Content starts
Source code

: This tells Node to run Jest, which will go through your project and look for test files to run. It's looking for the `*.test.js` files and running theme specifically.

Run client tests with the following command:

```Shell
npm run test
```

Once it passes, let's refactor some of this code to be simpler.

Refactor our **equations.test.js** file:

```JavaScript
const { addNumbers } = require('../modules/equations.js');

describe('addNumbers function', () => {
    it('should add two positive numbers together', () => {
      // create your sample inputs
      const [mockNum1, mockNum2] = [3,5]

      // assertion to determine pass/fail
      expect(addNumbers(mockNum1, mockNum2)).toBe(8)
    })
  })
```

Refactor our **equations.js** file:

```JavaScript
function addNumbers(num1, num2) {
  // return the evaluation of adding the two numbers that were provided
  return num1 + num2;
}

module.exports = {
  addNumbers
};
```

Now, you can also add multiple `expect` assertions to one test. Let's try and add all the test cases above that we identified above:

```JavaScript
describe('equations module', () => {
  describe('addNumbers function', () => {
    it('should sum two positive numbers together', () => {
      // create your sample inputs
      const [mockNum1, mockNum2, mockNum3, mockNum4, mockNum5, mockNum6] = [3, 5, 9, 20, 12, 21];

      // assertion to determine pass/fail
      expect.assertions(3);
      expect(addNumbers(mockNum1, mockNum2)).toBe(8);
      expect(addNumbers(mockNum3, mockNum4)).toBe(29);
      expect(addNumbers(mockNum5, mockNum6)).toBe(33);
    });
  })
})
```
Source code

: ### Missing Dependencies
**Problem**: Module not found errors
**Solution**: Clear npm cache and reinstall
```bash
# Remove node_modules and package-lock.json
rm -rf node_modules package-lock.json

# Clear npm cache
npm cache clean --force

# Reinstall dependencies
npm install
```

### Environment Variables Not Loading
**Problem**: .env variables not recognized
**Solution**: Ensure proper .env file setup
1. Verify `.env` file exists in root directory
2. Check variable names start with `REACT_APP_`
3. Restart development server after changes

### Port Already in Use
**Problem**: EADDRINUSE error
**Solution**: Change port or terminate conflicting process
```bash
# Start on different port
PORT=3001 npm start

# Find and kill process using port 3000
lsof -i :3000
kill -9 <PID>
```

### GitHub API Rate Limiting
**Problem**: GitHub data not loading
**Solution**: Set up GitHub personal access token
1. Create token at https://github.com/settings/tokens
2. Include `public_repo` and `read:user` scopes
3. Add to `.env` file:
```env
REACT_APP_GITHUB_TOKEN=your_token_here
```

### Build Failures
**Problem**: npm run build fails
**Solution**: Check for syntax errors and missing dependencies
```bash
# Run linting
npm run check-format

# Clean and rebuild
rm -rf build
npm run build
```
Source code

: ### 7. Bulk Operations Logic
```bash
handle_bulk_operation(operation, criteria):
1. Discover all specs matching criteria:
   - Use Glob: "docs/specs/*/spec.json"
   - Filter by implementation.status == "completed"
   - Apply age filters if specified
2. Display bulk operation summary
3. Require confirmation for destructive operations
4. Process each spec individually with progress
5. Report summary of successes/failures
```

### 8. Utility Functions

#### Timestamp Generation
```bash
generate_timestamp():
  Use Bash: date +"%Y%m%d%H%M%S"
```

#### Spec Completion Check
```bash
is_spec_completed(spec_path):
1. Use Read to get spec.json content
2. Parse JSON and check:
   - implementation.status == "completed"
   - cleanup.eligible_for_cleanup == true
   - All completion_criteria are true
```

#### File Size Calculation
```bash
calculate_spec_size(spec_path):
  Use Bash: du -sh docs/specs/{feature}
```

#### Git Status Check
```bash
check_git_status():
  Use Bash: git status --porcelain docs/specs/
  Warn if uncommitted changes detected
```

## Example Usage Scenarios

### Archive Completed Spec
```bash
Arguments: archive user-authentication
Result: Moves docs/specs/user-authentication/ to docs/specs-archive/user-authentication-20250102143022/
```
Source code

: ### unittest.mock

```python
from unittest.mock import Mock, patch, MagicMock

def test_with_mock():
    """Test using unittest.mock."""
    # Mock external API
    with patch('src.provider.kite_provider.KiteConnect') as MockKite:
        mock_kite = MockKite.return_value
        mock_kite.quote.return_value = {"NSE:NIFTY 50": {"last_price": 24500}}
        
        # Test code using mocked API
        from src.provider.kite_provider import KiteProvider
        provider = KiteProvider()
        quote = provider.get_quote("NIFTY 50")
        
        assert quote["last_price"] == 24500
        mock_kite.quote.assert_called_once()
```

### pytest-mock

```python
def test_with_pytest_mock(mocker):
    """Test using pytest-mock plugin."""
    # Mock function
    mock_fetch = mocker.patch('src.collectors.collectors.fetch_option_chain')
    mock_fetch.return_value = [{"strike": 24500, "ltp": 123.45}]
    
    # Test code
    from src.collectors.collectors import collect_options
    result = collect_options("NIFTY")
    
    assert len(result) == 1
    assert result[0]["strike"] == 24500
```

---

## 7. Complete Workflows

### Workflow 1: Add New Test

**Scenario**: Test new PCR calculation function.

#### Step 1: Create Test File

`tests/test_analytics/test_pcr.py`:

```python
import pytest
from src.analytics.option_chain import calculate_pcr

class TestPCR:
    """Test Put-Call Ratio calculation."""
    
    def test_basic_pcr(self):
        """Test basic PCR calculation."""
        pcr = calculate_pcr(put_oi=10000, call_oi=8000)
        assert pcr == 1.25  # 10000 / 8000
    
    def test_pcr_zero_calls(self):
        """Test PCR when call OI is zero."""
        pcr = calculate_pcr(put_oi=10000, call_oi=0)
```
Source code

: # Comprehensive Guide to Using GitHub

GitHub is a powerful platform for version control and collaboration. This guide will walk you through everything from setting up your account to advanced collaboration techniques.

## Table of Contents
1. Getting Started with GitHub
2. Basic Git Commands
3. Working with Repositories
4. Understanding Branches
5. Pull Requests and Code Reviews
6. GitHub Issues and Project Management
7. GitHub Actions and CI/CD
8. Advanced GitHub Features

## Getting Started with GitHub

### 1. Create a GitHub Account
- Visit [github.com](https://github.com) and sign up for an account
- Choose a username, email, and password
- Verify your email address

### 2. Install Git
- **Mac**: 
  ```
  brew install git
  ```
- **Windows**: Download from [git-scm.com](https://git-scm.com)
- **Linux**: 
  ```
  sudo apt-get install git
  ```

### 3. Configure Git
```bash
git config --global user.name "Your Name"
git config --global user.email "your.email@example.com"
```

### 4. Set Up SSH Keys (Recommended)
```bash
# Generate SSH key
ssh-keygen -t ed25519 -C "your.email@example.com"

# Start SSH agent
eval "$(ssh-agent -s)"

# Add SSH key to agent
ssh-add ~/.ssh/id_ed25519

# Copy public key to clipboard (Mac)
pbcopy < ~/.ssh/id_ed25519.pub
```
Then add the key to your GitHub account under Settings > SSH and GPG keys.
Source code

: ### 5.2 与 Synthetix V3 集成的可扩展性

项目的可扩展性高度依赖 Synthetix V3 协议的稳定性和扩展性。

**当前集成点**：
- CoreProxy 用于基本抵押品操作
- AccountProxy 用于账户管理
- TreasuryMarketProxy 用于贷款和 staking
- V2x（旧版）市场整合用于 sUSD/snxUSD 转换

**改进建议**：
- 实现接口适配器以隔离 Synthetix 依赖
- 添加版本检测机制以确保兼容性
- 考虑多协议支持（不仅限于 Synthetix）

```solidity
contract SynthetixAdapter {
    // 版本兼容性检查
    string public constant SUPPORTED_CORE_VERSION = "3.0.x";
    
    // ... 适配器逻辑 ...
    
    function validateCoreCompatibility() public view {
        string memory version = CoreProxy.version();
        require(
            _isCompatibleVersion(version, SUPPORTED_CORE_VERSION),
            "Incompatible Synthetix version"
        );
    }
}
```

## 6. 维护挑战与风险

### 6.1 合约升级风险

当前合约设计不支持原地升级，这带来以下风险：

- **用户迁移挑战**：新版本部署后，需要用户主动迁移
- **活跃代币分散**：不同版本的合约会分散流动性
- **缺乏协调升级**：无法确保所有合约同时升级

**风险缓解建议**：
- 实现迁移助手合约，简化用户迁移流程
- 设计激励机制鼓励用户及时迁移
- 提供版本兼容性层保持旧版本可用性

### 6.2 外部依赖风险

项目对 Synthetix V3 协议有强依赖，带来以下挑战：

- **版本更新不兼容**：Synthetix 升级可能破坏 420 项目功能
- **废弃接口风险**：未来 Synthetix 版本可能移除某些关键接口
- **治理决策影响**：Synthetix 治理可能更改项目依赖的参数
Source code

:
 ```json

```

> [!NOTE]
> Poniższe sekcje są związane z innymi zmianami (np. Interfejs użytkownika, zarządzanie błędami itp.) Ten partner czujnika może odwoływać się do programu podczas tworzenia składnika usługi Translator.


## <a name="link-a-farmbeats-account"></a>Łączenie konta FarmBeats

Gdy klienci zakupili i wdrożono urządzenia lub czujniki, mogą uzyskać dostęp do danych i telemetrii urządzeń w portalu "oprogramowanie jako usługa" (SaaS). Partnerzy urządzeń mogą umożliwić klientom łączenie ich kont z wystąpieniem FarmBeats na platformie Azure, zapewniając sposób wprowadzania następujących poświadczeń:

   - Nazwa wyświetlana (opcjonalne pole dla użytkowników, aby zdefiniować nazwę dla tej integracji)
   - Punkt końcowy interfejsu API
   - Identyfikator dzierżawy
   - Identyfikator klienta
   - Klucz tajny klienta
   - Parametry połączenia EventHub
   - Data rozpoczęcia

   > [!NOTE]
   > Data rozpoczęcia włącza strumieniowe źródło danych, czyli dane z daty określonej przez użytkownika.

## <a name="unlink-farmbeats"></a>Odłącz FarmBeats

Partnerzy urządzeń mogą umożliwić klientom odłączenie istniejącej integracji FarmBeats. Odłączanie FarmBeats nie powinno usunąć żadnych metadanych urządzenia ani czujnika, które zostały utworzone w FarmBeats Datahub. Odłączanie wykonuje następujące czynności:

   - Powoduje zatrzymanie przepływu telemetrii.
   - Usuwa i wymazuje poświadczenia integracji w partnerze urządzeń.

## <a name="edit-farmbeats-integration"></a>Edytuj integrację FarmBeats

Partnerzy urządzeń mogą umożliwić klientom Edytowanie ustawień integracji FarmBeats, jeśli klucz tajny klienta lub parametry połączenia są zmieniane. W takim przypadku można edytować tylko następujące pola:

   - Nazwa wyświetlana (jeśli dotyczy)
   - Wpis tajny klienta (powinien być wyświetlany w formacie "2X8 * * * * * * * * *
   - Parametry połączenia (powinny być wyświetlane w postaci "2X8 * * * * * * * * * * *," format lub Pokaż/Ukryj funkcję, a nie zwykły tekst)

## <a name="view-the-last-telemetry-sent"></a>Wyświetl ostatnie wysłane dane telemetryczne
Content ends
**Work instructions:**
Lines in the listing above that contain the word "Problem" must be copied; leave out the rest.

**Response box:**
**Problem**: Module not found errors
**Problem**: .env variables not recognized
**Problem**: EADDRINUSE error
**Problem**: GitHub data not loading
**Problem**: npm run build fails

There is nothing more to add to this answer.